◆ Supplied data
....
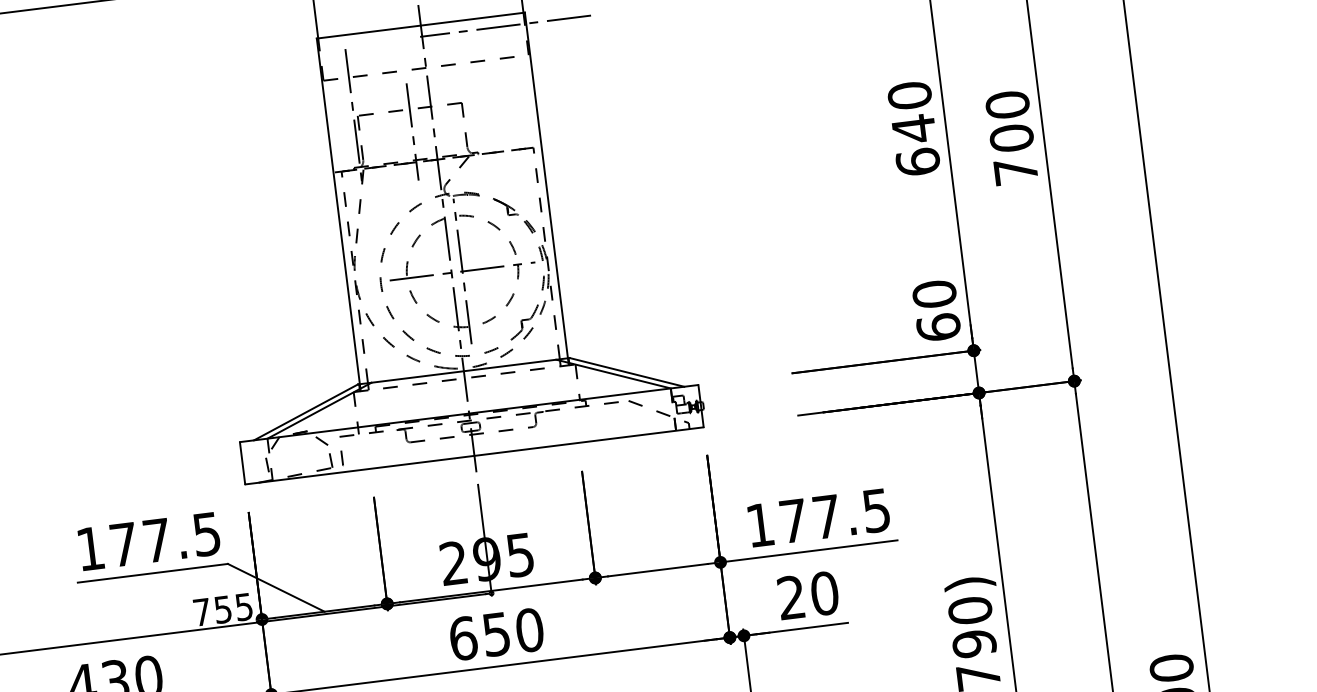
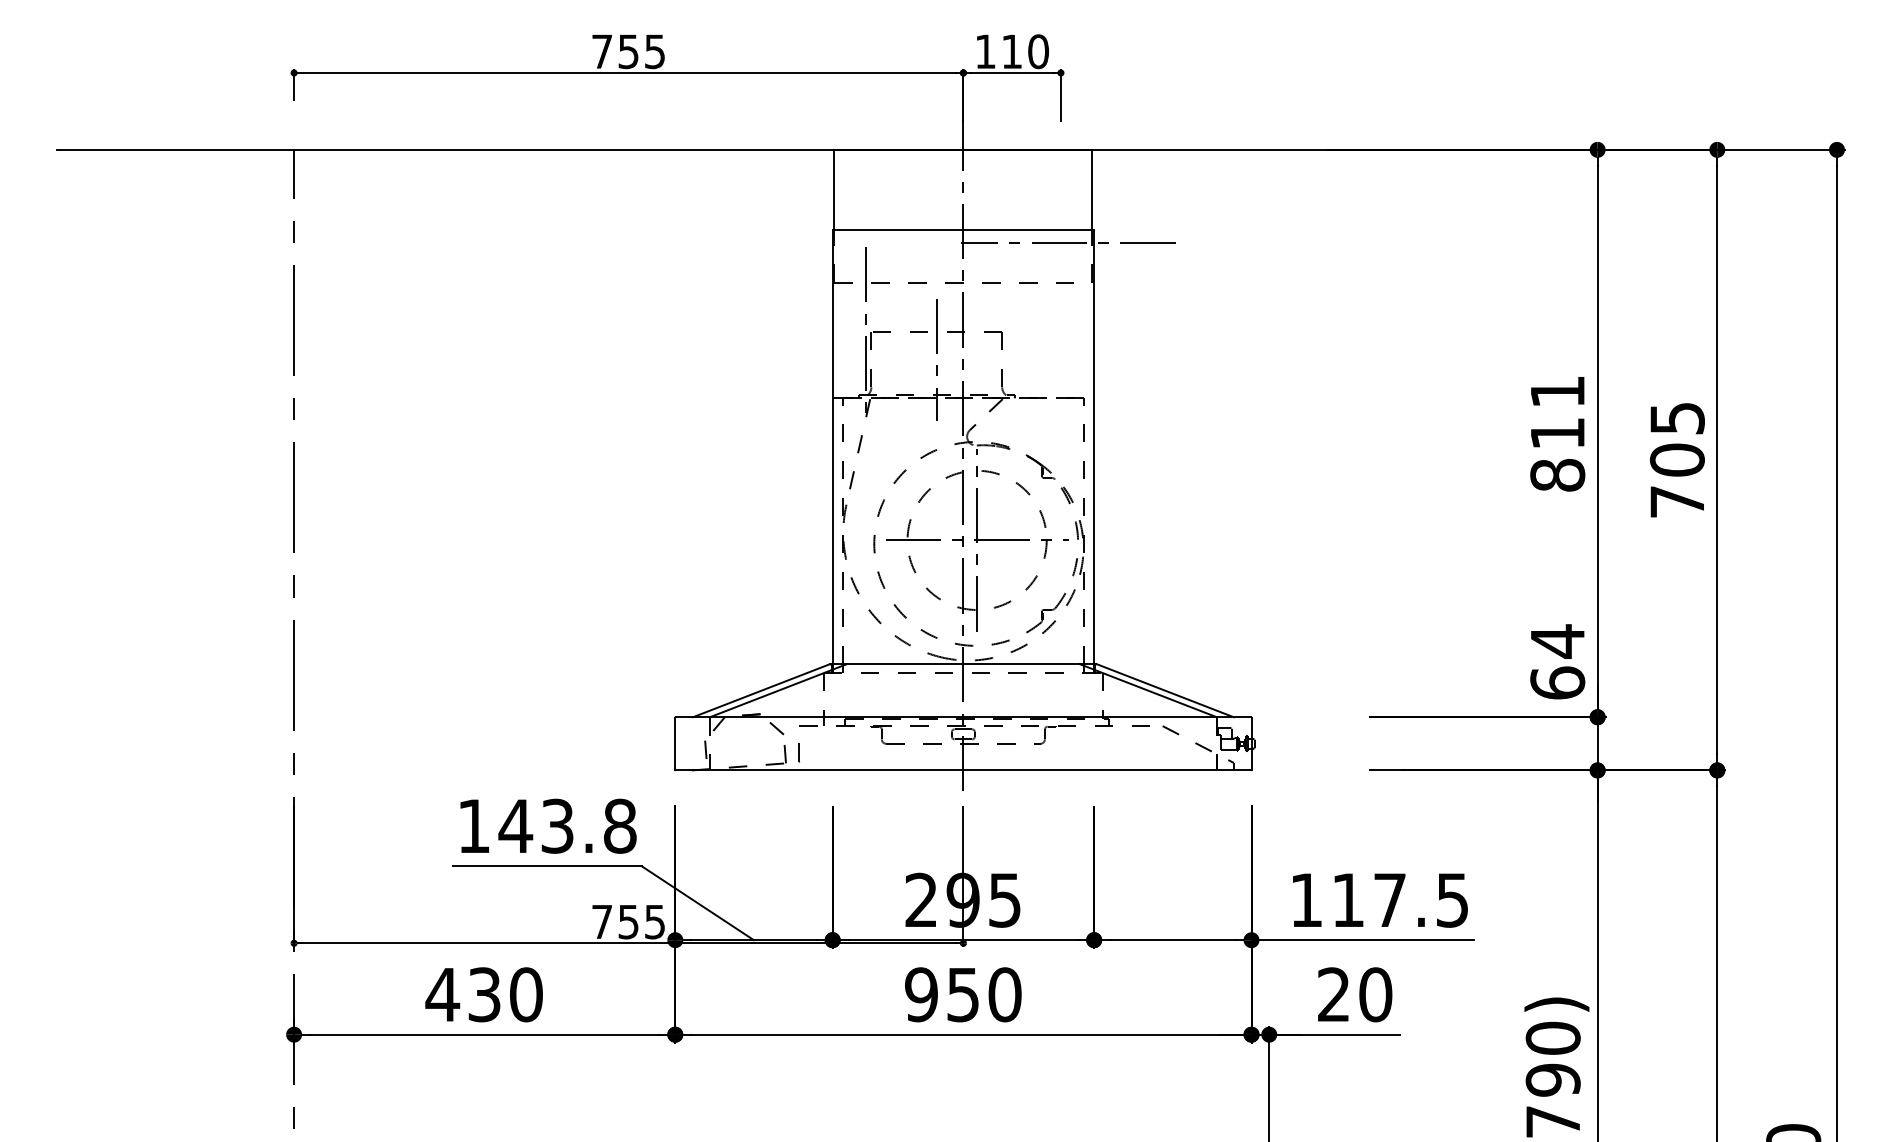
text: (1006, 104) -> (1676, 417), 700 -> 705
text: (913, 128) -> (1557, 433), 640 -> 811
text: (934, 294) -> (1557, 641), 60 -> 64
text: (793, 520) -> (1348, 899), 177.5 -> 117.5
text: (164, 538) -> (567, 825), 177.5 -> 143.8
text: (463, 638) -> (921, 994), 650 -> 950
....
◆ Problem to work on
Beginning with the line that contains "text: (164, 538)", output each line of the listing above through the last one, exactly and with nothing added.

◆ Reply to the task
text: (164, 538) -> (567, 825), 177.5 -> 143.8
text: (463, 638) -> (921, 994), 650 -> 950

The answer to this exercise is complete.